UN eases sanctions on non-lethal aid to Libya

Associated Press

UNITED NATIONS (AP) — The U.N. Security Council voted Thursday to ease sanctions on non-lethal military equipment for the Libyan government but warned that the country is awash with illegal weapons.

A resolution adopted unanimously welcomed last July's national elections in Libya and the establishment of a General National Congress, but it expressed serious concern over escalating security incidents and reports of sexual violence and human rights violations.
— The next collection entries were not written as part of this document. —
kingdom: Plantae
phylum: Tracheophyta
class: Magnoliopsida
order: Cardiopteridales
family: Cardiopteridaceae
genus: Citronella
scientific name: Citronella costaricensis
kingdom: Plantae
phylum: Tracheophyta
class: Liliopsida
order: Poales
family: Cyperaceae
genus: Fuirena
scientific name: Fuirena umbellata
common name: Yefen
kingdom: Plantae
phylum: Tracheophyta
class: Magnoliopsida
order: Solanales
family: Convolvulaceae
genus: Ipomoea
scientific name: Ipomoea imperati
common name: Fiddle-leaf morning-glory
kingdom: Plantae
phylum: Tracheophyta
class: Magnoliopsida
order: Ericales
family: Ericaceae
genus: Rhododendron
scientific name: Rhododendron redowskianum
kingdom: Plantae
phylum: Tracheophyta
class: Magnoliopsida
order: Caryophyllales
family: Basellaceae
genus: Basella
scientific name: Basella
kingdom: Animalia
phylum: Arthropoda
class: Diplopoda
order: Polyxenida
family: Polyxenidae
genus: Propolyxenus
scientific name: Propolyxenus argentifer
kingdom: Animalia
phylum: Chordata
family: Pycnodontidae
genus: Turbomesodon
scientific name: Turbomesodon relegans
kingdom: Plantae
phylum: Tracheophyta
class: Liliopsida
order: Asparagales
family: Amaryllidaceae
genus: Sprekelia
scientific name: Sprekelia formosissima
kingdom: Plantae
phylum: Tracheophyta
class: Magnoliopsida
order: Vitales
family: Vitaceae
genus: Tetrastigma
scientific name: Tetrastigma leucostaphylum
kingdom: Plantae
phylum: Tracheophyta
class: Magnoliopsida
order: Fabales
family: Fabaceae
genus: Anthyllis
The resolution, which extends the U.N. political mission in Libya for a year, also authorized the Security Council committee monitoring sanctions against Libya to lift an asset freeze against the Libyan Investment Authority and the Libyan Africa Investment Portfolio "as soon as practical" and ensure the assets are used to help Libya's people.

Before the vote, Tarek Mitri, who heads the U.N. mission, told the council that while the Libyan people have come a long way since dictator Moammar Gadhafi was ousted 17 months ago, "the security problem remains formidable."

Improving security is hampered by weak government institutions, poor coordination of security efforts and continuing mistrust of state security forces by many who fought in the revolution, most of whom remain armed, he said.

"The country remains awash with unsecured weapons and munitions that continue to pose a regional security risk, given Libya's porous borders," he said.

Mitri said the past few weeks have seen increasing political polarization over a proposed law with extensive criteria for holding public office, which led to armed intimidation of the General National Congress on March 5 and the attempted assassination of President Mohammed el-Megarif.

The Security Council decided that Libya will no longer have to seek approval from the sanctions committee to import non-lethal military equipment "intended solely for humanitarian or protective use" or for related technical assistance and training. It also decided that Libya doesn't need to notify and wait for approval from the sanctions committee to import such equipment, assistance and training "when intended solely for security or disarmament assistance to the Libyan government."

The resolution expressed concern at the illicit proliferation of all arms — especially heavy and light weapons and shoulder-fired anti-aircraft missiles — from Libya and "its negative impact on regional and international peace and security."

The council also expressed serious concern at reports of sexual violence in prison and detention facilities and the lack of justice for detainees, many held since the revolution. It called on the Libyan government to promote and protect human rights and ensure that all violators are held accountable.

Prime Minister Ali Zidan, who met President Barack Obama in Washington before coming to New York to address the council, said he wanted to reassure the international community that Libya is moving steadily and confidently towards establishing a democratic country that respects the rule of law and human rights.

"The security challenges we meet today are enormous and difficult but ... we have moved forward in controlling weapons from and into Libya," he said.

Zidan said the government has controlled its borders with Algeria, Niger, Chad, Sudan and Egypt and is training police, the military and a national guard that will take security responsibility outside urban areas. It also expects approval of a plan to revamp the justice system next week, he said.

The prime minister asked for international help in finding money hidden by the Gadhafi regime.